* **SELECTED PASSAGE**:
- Opening Delimiter -

Adds McpRequestDelegateFactory — a static factory that creates a RequestDelegate for handling MCP Streamable HTTP transport requests. This enables MCP integration with traditional MVC controllers and other request-handling patterns without requiring minimal APIs (MapMcp()).

Motivation and Context

The ModelContextProtocol.AspNetCore package currently only exposes MCP HTTP endpoints via MapMcp() — a minimal API extension method. Users whose applications rely on traditional MVC controllers (AddControllers() + MapControllers()) cannot integrate MCP without also adopting minimal APIs. This change adds a McpRequestDelegateFactory.Create() method that returns a standard RequestDelegate, following the same pattern as ASP.NET Core's own RequestDelegateFactory.

- Closing Delimiter -

* **EXERCISE INSTRUCTIONS**:
• a. Copy the factory description from "Motivation and Context" up to and including "Core's own RequestDelegateFactory.", swapping "Users" for "Developers".
• b. Answer these questions from the factory description:
(i) What does McpRequestDelegateFactory create?
(ii) Which package currently exposes MCP HTTP endpoints only via MapMcp()?
(iii) Whose pattern does the McpRequestDelegateFactory.Create() method follow?
Answer from the text alone, without using the items.

[Data records]
- Opening Delimiter -

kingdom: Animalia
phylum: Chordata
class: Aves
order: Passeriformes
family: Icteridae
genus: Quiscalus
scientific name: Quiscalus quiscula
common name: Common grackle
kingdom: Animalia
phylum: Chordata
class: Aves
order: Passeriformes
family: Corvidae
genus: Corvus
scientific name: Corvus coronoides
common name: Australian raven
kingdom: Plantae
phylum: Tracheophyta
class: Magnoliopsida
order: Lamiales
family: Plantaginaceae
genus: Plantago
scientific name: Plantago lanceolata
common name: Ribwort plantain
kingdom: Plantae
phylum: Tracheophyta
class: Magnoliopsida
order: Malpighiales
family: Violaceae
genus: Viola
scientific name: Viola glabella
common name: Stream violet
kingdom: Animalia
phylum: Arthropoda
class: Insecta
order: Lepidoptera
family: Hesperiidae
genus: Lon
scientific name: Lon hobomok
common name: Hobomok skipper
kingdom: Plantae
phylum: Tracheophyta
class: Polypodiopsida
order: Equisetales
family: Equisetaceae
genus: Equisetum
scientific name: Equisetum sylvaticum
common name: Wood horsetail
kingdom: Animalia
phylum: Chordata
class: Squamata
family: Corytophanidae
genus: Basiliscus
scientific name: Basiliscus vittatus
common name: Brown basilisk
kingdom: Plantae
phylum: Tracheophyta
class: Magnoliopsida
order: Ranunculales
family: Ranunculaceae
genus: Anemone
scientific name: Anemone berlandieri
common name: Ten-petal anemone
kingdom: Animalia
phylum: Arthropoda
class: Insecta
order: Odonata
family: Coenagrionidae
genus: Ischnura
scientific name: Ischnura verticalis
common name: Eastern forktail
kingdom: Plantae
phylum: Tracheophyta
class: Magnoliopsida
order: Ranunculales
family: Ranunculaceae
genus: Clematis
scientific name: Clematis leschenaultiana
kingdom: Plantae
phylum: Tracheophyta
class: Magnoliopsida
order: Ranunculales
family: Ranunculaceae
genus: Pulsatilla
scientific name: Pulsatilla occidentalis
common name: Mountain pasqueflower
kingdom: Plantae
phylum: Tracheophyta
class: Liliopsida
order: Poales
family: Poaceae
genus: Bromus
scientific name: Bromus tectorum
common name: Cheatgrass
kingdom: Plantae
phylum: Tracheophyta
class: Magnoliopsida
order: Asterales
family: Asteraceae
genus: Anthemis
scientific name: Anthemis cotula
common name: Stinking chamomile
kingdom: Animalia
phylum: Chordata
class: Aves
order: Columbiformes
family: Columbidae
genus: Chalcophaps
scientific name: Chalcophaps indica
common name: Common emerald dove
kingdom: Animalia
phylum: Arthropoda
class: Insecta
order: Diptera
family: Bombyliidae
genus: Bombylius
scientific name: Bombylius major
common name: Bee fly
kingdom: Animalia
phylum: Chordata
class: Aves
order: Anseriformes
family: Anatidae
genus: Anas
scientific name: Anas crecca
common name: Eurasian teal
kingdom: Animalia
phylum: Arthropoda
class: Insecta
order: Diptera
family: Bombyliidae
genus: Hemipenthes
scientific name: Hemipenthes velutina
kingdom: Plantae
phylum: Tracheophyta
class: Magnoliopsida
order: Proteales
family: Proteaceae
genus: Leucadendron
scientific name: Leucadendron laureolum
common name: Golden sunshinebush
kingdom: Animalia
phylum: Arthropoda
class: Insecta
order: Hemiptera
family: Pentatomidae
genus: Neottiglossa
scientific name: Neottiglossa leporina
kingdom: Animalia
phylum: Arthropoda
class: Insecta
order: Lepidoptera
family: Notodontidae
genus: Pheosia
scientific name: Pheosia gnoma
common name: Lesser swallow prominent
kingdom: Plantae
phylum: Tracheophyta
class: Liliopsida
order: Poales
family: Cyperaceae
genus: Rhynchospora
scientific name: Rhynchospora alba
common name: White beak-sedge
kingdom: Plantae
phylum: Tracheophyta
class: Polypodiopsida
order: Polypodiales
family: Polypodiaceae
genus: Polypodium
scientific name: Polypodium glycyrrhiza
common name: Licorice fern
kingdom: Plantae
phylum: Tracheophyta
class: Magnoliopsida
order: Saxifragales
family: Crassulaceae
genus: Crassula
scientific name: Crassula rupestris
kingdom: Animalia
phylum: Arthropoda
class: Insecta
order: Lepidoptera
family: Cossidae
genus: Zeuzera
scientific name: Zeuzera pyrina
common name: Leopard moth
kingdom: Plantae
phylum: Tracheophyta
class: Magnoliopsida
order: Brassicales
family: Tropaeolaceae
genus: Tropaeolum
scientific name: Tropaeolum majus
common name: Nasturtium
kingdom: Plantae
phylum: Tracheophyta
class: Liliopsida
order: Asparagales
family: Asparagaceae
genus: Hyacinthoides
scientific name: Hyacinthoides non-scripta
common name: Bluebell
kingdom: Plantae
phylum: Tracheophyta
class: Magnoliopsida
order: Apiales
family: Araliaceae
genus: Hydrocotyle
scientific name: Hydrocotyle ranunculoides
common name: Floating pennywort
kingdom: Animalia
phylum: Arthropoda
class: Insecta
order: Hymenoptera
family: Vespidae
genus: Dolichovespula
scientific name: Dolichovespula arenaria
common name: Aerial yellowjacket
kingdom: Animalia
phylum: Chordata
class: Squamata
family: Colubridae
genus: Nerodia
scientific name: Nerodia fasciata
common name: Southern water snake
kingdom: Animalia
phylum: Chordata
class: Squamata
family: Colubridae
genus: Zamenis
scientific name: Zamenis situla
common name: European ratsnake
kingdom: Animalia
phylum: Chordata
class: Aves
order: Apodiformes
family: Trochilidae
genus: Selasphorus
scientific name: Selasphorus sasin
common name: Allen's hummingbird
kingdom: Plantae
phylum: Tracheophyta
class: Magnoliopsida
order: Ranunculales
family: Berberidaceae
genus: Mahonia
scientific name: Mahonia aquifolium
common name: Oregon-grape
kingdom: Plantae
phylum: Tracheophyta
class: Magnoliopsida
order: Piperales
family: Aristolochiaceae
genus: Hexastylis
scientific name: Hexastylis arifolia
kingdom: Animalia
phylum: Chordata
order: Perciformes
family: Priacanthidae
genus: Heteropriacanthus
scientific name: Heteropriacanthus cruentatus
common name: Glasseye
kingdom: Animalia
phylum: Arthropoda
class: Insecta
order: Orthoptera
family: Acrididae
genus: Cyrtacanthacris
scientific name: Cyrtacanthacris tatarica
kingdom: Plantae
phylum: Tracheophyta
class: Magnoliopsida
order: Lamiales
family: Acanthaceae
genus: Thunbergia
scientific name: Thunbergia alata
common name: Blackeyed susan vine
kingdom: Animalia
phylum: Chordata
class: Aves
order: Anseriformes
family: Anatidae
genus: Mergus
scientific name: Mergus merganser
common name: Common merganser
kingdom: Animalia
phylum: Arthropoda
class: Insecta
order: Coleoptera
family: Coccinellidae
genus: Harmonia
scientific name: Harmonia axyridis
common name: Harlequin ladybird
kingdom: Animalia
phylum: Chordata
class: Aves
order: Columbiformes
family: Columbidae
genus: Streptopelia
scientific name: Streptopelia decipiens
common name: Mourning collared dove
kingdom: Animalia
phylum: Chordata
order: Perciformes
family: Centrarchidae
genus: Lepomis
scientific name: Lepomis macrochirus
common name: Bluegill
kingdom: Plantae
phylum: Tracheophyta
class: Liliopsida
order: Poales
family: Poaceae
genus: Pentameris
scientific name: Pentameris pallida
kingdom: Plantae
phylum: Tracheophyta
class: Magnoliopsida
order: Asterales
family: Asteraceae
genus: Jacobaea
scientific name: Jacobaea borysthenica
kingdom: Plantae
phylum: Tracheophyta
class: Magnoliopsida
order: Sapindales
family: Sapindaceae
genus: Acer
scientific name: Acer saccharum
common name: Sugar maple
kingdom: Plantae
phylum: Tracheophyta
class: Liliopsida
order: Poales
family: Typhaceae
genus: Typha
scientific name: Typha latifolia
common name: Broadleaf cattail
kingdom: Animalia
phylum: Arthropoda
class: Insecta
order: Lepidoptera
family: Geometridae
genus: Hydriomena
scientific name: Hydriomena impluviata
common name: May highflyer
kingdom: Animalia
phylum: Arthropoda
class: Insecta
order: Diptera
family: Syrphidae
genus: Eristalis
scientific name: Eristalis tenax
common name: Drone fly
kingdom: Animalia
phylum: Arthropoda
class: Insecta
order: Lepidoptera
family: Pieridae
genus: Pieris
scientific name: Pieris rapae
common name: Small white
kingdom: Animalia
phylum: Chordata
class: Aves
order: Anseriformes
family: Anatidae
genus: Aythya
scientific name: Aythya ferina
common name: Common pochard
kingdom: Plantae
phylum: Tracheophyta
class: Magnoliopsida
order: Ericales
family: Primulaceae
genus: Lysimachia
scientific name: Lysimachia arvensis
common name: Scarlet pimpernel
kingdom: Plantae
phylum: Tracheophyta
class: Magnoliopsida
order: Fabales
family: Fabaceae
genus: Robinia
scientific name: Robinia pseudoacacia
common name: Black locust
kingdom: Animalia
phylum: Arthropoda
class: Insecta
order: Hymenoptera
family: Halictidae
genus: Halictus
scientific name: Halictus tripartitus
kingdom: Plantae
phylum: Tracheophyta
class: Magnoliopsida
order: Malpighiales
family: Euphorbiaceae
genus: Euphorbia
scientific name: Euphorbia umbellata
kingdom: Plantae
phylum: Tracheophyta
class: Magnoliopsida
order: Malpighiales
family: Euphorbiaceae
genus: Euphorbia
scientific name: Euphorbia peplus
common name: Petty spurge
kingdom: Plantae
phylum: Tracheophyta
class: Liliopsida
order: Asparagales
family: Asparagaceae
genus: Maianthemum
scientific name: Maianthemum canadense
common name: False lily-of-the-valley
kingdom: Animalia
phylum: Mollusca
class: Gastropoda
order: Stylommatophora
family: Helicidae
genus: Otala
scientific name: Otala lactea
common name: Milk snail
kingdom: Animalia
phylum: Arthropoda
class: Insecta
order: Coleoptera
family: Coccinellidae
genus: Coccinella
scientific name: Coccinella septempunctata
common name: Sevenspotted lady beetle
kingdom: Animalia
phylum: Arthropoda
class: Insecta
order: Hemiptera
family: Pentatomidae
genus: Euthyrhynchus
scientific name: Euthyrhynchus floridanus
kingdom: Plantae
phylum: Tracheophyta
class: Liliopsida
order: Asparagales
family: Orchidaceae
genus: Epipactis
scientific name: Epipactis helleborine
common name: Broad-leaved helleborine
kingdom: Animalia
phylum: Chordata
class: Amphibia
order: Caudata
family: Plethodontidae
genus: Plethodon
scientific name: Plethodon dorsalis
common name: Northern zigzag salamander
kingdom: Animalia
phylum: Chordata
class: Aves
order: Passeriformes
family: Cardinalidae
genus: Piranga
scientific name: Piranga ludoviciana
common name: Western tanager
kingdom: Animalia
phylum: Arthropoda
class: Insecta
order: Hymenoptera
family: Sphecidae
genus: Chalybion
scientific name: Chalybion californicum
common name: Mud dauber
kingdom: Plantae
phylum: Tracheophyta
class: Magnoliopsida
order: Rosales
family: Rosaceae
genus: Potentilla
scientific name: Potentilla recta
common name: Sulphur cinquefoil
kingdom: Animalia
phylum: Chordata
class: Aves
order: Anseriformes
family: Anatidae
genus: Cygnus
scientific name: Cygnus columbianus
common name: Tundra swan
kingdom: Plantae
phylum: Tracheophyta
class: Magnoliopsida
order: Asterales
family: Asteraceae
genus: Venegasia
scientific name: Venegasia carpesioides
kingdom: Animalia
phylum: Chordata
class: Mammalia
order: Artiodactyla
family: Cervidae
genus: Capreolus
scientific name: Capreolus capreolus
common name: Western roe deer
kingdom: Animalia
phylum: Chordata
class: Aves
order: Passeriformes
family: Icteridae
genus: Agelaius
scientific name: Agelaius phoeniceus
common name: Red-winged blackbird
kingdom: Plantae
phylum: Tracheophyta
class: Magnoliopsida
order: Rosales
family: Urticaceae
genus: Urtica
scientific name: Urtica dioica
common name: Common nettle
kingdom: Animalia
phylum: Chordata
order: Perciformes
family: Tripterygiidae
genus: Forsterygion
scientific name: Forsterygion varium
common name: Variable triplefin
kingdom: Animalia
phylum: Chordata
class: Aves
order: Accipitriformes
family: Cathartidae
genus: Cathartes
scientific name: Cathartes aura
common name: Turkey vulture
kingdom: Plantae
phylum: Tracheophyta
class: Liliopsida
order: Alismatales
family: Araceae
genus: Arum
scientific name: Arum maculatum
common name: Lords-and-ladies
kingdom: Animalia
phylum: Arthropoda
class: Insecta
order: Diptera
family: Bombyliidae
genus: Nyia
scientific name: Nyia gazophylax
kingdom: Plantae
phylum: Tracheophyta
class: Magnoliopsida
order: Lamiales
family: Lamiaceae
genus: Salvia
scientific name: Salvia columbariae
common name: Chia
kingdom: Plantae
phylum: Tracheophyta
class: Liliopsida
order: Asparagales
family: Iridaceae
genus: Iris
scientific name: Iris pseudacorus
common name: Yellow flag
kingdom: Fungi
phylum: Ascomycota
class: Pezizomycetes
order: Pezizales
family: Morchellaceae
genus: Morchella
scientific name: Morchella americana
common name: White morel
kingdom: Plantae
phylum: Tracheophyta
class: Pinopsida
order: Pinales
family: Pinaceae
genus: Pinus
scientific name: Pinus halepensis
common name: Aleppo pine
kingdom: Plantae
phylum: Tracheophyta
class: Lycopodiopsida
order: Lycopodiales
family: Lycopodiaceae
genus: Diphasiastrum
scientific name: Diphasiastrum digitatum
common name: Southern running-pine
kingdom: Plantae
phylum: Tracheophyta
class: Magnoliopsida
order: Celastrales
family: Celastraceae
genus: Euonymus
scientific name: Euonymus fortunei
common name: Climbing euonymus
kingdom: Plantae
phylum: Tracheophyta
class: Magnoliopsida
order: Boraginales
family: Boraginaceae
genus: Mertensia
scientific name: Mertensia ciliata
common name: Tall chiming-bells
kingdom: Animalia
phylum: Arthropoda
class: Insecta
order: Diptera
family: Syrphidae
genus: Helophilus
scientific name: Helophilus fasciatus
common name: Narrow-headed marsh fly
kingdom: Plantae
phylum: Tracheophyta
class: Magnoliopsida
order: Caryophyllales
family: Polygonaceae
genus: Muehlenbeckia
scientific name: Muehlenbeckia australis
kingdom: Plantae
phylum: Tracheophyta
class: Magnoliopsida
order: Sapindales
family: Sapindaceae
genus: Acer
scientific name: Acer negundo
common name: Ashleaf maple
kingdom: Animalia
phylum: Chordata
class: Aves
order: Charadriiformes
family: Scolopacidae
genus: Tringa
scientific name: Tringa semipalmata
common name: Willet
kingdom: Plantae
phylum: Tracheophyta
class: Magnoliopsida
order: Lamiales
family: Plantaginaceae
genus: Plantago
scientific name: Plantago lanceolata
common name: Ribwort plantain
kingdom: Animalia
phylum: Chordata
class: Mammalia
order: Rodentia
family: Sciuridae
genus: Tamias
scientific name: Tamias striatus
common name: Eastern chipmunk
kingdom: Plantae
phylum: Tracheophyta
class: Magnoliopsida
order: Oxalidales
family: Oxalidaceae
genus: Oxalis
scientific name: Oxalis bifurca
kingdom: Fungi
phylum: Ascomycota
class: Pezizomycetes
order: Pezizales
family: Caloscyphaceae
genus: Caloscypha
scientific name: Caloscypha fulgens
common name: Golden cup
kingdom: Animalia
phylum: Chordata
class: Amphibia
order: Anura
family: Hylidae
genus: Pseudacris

- Closing Delimiter -

* **ACTIVITY ANSWERS**:
• a.
Motivation and Context

The ModelContextProtocol.AspNetCore package currently only exposes MCP HTTP endpoints via MapMcp() — a minimal API extension method. Developers whose applications rely on traditional MVC controllers (AddControllers() + MapControllers()) cannot integrate MCP without also adopting minimal APIs. This change adds a McpRequestDelegateFactory.Create() method that returns a standard RequestDelegate, following the same pattern as ASP.NET Core's own RequestDelegateFactory.

• b.
(i) A RequestDelegate for handling MCP Streamable HTTP transport requests.
(ii) The ModelContextProtocol.AspNetCore package.
(iii) ASP.NET Core's own RequestDelegateFactory.